_Exercise directions_. Could all of the entries be written out exactly, with any pictures omitted?

***

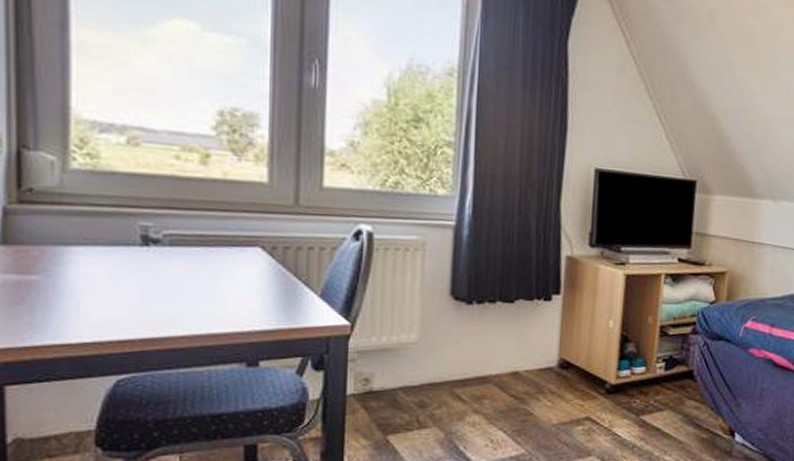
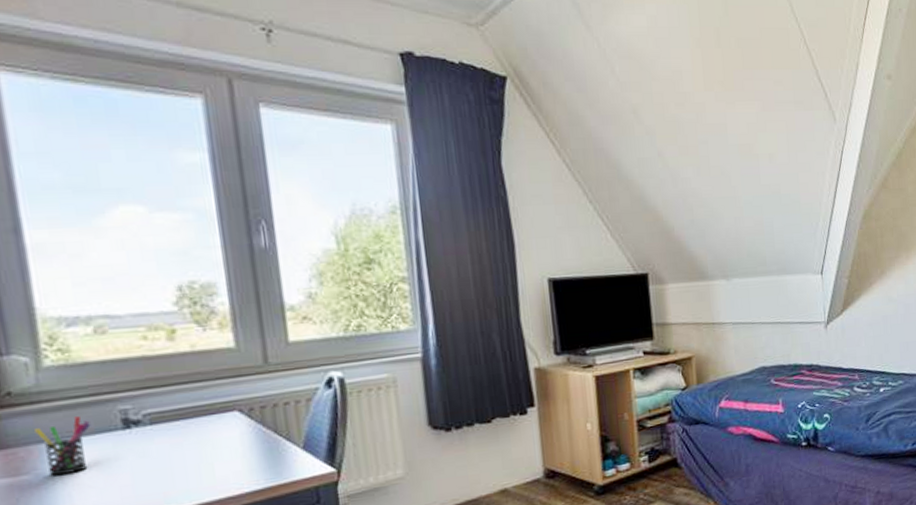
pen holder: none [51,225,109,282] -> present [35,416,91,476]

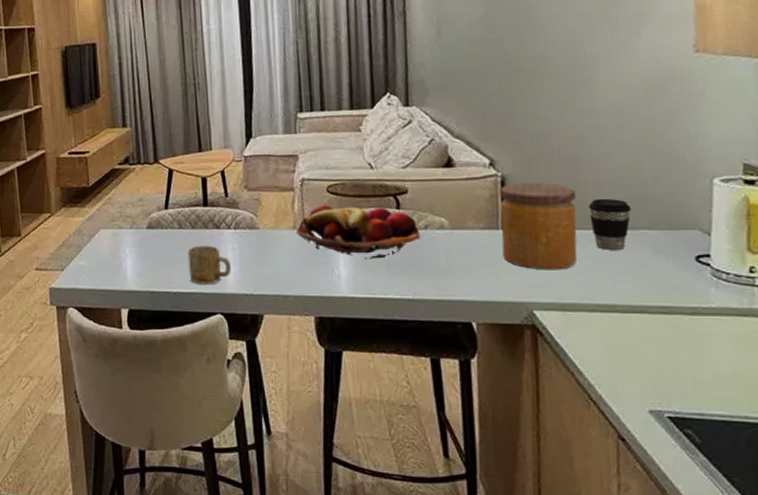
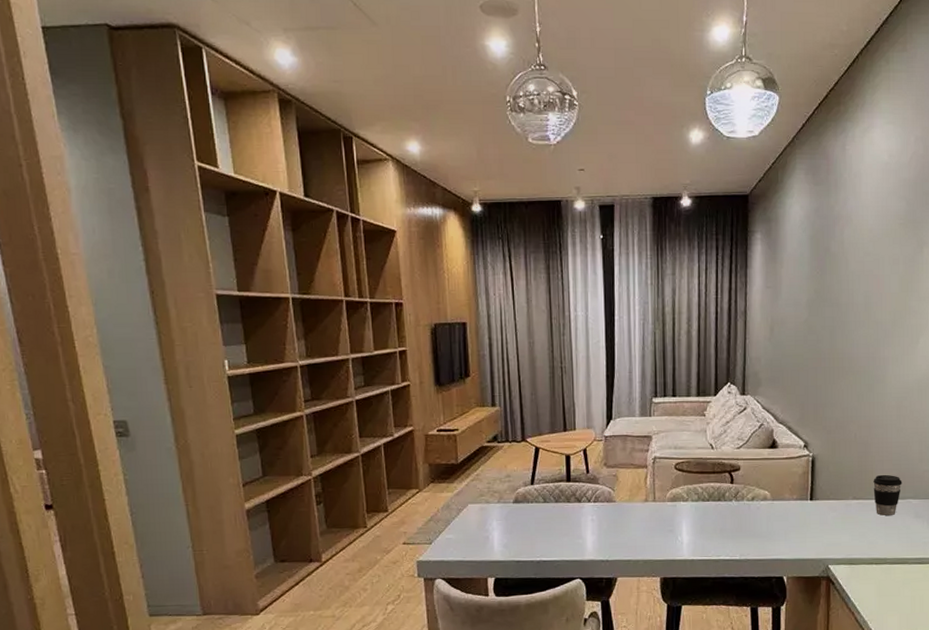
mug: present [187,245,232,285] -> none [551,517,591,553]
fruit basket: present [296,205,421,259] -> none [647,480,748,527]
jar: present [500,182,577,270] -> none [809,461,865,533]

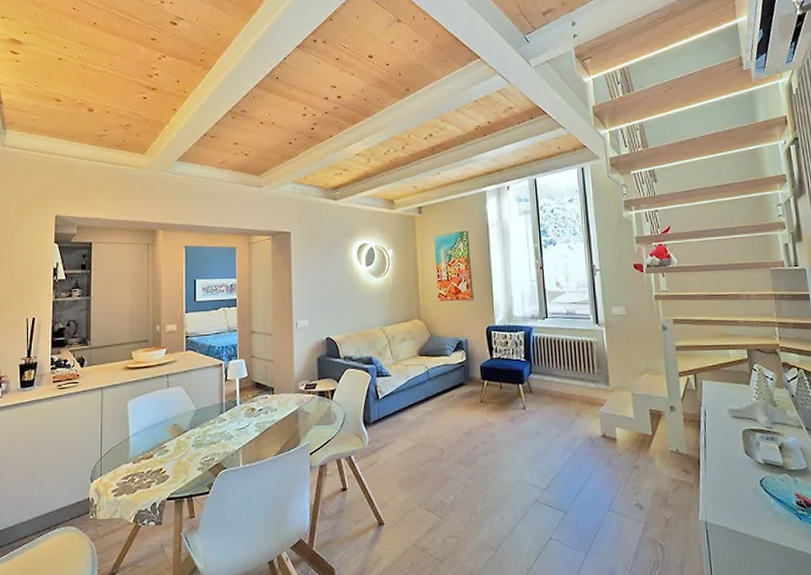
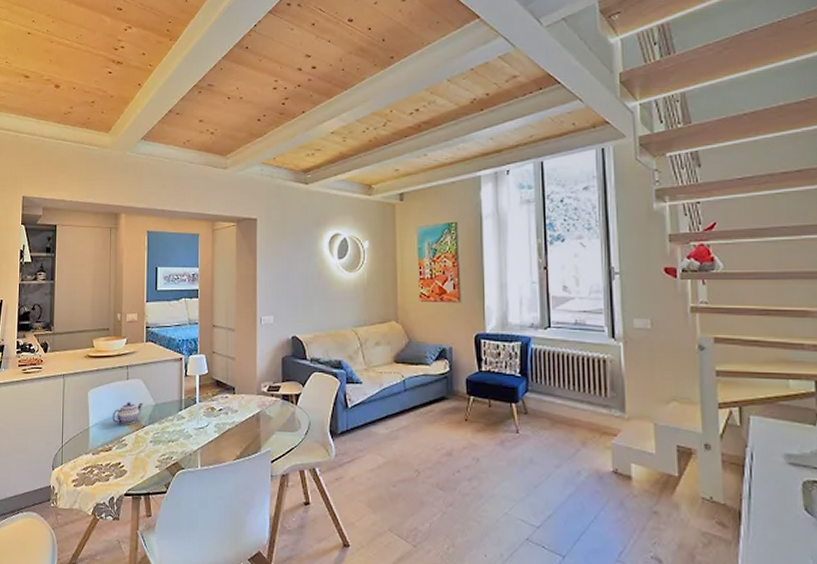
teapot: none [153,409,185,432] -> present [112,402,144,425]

***

_Your response_.
pen holder: none [51,225,109,282] -> present [35,416,91,476]

mug: present [187,245,232,285] -> none [551,517,591,553]
fruit basket: present [296,205,421,259] -> none [647,480,748,527]
jar: present [500,182,577,270] -> none [809,461,865,533]

teapot: none [153,409,185,432] -> present [112,402,144,425]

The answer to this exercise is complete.